* **Available data**
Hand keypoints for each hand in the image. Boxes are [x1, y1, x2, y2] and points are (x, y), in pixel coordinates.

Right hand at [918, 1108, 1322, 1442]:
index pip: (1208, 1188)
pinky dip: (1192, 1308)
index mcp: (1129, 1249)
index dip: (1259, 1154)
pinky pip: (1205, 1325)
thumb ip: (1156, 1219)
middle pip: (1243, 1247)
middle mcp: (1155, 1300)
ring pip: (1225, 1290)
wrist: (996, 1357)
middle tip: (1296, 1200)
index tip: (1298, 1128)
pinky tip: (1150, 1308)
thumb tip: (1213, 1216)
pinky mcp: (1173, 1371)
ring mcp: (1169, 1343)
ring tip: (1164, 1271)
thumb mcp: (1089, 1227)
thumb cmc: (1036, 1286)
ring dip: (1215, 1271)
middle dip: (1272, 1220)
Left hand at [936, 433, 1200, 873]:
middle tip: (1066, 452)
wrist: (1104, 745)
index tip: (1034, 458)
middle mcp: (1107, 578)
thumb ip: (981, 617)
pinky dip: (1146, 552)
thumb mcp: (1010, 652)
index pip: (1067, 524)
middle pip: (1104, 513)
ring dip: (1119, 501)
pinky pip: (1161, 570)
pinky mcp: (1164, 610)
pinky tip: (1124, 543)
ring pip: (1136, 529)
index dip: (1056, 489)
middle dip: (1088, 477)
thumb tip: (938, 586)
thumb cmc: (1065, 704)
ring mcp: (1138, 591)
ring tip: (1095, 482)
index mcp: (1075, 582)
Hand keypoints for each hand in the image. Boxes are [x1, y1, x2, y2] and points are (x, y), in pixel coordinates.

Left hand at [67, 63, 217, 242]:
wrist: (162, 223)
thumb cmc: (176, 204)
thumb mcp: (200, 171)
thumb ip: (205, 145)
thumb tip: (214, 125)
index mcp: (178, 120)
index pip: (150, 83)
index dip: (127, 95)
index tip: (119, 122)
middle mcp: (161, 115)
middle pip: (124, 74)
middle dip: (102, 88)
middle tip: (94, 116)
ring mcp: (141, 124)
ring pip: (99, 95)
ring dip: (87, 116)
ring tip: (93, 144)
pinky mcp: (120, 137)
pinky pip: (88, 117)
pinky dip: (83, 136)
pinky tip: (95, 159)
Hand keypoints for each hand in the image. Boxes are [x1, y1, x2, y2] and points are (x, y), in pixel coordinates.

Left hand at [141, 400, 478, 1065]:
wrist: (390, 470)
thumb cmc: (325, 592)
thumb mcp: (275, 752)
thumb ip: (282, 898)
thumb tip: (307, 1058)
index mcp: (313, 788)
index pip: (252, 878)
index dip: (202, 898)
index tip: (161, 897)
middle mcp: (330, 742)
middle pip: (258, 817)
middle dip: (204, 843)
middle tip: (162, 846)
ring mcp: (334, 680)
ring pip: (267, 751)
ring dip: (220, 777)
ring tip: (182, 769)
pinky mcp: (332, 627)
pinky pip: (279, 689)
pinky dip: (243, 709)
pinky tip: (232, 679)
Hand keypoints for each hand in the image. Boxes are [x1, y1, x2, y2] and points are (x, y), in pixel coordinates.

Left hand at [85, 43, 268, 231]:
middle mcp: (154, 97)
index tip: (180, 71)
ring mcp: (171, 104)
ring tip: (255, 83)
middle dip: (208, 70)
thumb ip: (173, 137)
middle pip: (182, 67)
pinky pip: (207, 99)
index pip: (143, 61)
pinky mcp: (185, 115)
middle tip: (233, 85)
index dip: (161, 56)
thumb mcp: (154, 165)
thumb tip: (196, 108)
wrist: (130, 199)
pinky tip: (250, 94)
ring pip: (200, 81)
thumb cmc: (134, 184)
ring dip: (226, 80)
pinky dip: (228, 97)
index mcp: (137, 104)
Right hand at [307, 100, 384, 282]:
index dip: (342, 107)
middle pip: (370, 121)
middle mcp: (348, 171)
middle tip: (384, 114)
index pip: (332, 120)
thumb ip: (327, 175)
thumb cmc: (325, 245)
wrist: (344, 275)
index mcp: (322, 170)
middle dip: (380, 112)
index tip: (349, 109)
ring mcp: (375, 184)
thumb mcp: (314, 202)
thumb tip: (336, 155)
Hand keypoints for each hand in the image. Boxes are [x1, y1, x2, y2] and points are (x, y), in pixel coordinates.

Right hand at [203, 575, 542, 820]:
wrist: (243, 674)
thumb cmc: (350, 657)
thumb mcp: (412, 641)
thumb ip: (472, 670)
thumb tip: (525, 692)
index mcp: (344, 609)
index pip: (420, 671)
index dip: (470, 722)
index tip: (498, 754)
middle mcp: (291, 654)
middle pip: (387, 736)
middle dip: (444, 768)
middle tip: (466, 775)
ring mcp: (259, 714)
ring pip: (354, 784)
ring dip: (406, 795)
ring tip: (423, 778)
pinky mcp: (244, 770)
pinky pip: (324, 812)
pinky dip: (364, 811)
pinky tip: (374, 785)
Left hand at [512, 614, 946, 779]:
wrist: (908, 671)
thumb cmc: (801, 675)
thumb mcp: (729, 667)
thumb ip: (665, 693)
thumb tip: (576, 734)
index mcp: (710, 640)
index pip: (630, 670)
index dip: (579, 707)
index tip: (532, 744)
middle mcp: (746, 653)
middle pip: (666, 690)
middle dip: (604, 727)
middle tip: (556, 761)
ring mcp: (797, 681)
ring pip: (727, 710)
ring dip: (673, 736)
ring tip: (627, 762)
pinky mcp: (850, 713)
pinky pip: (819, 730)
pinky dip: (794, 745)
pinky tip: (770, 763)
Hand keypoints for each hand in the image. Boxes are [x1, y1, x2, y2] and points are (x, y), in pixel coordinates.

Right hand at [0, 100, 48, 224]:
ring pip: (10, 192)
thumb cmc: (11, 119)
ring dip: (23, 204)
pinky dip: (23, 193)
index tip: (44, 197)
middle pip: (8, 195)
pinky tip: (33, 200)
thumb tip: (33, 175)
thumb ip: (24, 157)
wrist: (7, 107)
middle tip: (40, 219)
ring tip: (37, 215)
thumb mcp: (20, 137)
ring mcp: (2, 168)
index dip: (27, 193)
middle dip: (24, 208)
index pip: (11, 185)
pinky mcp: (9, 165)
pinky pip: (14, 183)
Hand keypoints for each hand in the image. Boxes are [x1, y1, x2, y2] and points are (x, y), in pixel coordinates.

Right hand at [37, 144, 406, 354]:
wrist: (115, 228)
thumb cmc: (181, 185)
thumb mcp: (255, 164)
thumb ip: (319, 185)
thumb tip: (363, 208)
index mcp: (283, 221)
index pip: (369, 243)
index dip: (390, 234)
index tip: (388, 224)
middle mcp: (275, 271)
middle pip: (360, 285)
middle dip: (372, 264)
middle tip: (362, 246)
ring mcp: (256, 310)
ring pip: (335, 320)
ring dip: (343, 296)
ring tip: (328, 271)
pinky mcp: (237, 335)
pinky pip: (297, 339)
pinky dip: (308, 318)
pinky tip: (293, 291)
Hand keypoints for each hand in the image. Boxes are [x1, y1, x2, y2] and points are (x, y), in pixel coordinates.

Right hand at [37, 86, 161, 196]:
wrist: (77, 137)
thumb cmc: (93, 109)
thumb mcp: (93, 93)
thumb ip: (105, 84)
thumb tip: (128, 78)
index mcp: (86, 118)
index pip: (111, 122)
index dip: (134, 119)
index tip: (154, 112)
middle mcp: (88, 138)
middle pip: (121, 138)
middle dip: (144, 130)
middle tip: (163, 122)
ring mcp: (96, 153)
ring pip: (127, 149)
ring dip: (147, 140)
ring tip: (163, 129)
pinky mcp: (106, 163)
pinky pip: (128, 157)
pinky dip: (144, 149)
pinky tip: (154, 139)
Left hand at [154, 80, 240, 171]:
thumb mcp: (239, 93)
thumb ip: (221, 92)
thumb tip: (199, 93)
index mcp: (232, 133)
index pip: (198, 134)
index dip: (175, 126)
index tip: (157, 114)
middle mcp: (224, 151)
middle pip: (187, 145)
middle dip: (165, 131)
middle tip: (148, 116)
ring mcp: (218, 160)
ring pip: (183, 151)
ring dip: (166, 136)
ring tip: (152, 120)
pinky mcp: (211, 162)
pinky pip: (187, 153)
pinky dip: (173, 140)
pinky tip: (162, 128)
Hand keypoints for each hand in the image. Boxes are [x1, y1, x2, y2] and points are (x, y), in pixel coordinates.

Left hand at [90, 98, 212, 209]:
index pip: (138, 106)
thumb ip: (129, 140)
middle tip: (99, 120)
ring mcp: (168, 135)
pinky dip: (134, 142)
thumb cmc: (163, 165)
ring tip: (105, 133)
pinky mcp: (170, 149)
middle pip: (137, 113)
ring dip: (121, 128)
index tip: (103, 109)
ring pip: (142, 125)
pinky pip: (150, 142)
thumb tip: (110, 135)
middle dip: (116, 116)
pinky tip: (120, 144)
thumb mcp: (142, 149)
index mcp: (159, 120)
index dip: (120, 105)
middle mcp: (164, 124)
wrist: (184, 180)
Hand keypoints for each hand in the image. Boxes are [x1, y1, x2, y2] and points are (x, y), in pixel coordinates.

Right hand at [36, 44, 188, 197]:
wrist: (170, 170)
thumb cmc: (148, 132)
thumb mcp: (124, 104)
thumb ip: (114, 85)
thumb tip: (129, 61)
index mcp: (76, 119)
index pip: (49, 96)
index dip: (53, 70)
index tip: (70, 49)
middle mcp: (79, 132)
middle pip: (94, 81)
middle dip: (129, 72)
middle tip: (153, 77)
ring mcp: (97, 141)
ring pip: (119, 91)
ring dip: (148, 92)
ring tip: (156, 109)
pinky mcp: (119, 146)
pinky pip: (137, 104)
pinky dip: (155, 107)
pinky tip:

* **Action item**
Only the lines above starting at the line that holds "ring tip: (163, 129)" and ending at the line that holds "thumb tip: (129, 61)" are to be repeated, exactly and in full.

* **Response**
ring tip: (163, 129)
pinky mcp: (106, 163)
pinky pip: (128, 157)
pinky dip: (144, 149)
pinky tip: (154, 139)
Left hand at [154, 80, 240, 171]:
thumb mcp: (239, 93)
thumb ip: (221, 92)
thumb tip: (199, 93)
index mcp: (232, 133)
index pip: (198, 134)
index dip: (175, 126)
index tip: (157, 114)
middle mcp: (224, 151)
middle pip: (187, 145)
middle dip: (165, 131)
middle tip: (148, 116)
ring mcp: (218, 160)
ring pip: (183, 151)
ring dip: (166, 136)
ring tip: (152, 120)
pinky mcp: (211, 162)
pinky pip: (187, 153)
pinky dip: (173, 140)
pinky tip: (162, 128)
Hand keypoints for each hand in the image. Boxes are [x1, y1, x2, y2] and points are (x, y), in pixel coordinates.

Left hand at [90, 98, 212, 209]:
index pip: (138, 106)
thumb ip: (129, 140)
middle tip: (99, 120)
ring mcp: (168, 135)
pinky dip: (134, 142)
thumb cmc: (163, 165)
ring tip: (105, 133)
pinky mcp: (170, 149)
middle pip: (137, 113)
ring dip: (121, 128)
index tip: (103, 109)
ring pip: (142, 125)
pinky pip: (150, 142)
thumb tip: (110, 135)
middle dip: (116, 116)
pinky tip: (120, 144)
thumb mcp: (142, 149)
index mcp: (159, 120)
index dip: (120, 105)
middle mcp: (164, 124)
wrist: (184, 180)
Hand keypoints for each hand in the image. Boxes are [x1, y1, x2, y2] and points are (x, y), in pixel coordinates.

Right hand at [36, 44, 188, 197]:
wrist: (170, 170)
thumb cmc: (148, 132)
thumb mcp: (124, 104)
thumb ip: (114, 85)
thumb tip: (129, 61)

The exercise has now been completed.